Chronology Current Month Current Thread Current Date
[Year List] [Month List (current year)] [Date Index] [Thread Index] [Thread Prev] [Thread Next] [Date Prev] [Date Next]

Re: t-distribution, was Geiger ...



At 01:21 PM 3/25/00 -0500, Ludwik Kowalski wrote:
I still do not know how the t-distribution was discovered in
1907 by Gosset. Everybody repeats that the bear company
prevented him from using his real name, and other trivial
details, but nobody, as far as I know, tries to explain how
he discovered the distribution. The hints are that it was
first discovered (and tabulated) and then mathematically
derived by others. But this is not clear to me.

I have no sources beyond the Encyclopedia Britannica, but the story I read
seems to hold together. We know where he ended up, so the route to get
there must have been:

*) He was drawing numbers from some random process, which I will call an urn.

*) He wanted to know the mean and S.D. that characterize the urn.

*) He couldn't afford to draw enough samples to get a good estimate for the
mean.

*) Obviously, if you haven't got a good estimate of the mean, you can't get
a good estimate of the variance.

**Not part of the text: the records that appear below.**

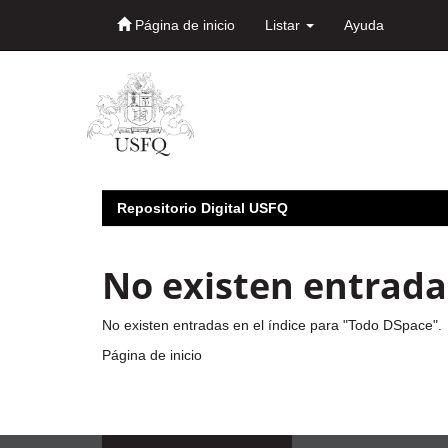
Página de inicio
Listar
Ayuda
Skip
navigation
Repositorio Digital USFQ
No existen entradas
No existen entradas en el índice para "Todo DSpace".
Página de inicio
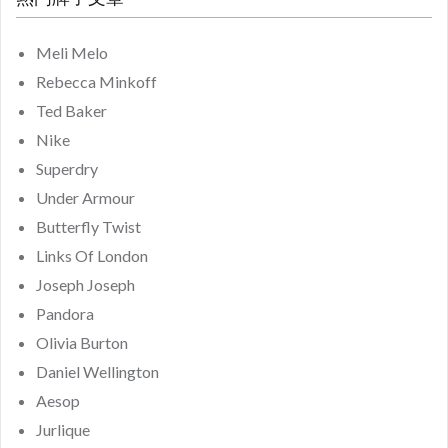
Meli Melo
Rebecca Minkoff
Ted Baker
Nike
Superdry
Under Armour
Butterfly Twist
Links Of London
Joseph Joseph
Pandora
Olivia Burton
Daniel Wellington
Aesop
Jurlique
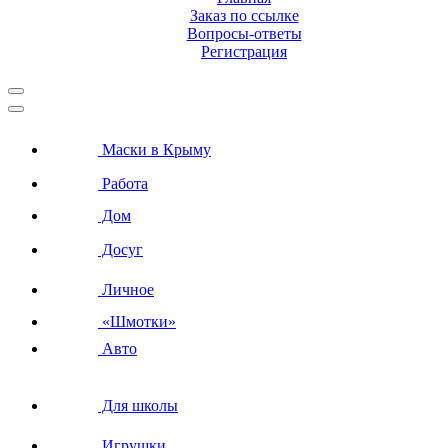
Заказ по ссылке
Вопросы-ответы
Регистрация
Маски в Крыму
Работа
Дом
Досуг
Личное
«Шмотки»
Авто
Для школы
Игрушки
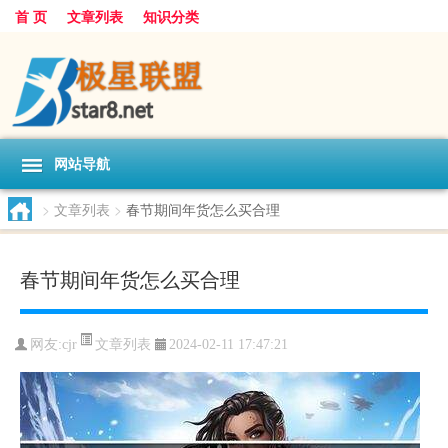
首 页
文章列表
知识分类
网站导航
>
文章列表
>
春节期间年货怎么买合理
春节期间年货怎么买合理
文章列表
网友:
cjr
2024-02-11 17:47:21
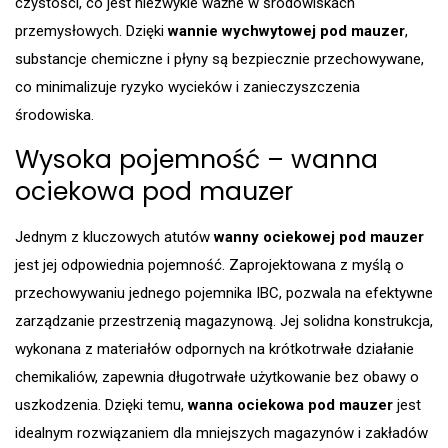
czystości, co jest niezwykle ważne w środowiskach
przemysłowych. Dzięki
wannie wychwytowej pod mauzer
,
substancje chemiczne i płyny są bezpiecznie przechowywane,
co minimalizuje ryzyko wycieków i zanieczyszczenia
środowiska.
Wysoka pojemność – wanna
ociekowa pod mauzer
Jednym z kluczowych atutów
wanny ociekowej pod mauzer
jest jej odpowiednia pojemność. Zaprojektowana z myślą o
przechowywaniu jednego pojemnika IBC, pozwala na efektywne
zarządzanie przestrzenią magazynową. Jej solidna konstrukcja,
wykonana z materiałów odpornych na krótkotrwałe działanie
chemikaliów, zapewnia długotrwałe użytkowanie bez obawy o
uszkodzenia. Dzięki temu,
wanna ociekowa pod mauzer
jest
idealnym rozwiązaniem dla mniejszych magazynów i zakładów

In fact, if you just use the obvious
estimate (the "sample mean") then your estimate of the variance is
_systematically_ wrong, always too low. If you doubt it, consider the case
of just a single draw: the sample variance is _zero_, which is unlikely to
be a good estimate of the urn's variance.

*) Gosset wanted to apply appropriate corrections so he could get the best
possible estimates from a few draws. He devised his formulas by a
combination of mathematical analysis and what we would nowadays call Monte
Carlo simulations.


Let me say that I have a fantastically good evidence that the
means from experimental (Geiger counter) samples of small
size follow the t-distribution and disagree with the normal
distribution. Every statistics textbook describes this.

... Preferably references
which could easily be found by a typical science teacher.

I'm not sure the Geiger counter is the best pedagogical approach. Unlike
drawing numbers from an urn, where the numbers are imagined to pre-exist,
the Geiger-counter numbers are themselves some sort of average of a
statistical process. This complicates the terminology (what "mean" are you
talking about? which "process" are you talking about?) and makes the
concepts look more complicated than they really are. And Geiger tubes (and
radioactive sources) are not available to the typical science teacher.

Following the spirit of Gosset, why not just do a Monte Carlo with a
spreadsheet? That's available to the typical science teacher.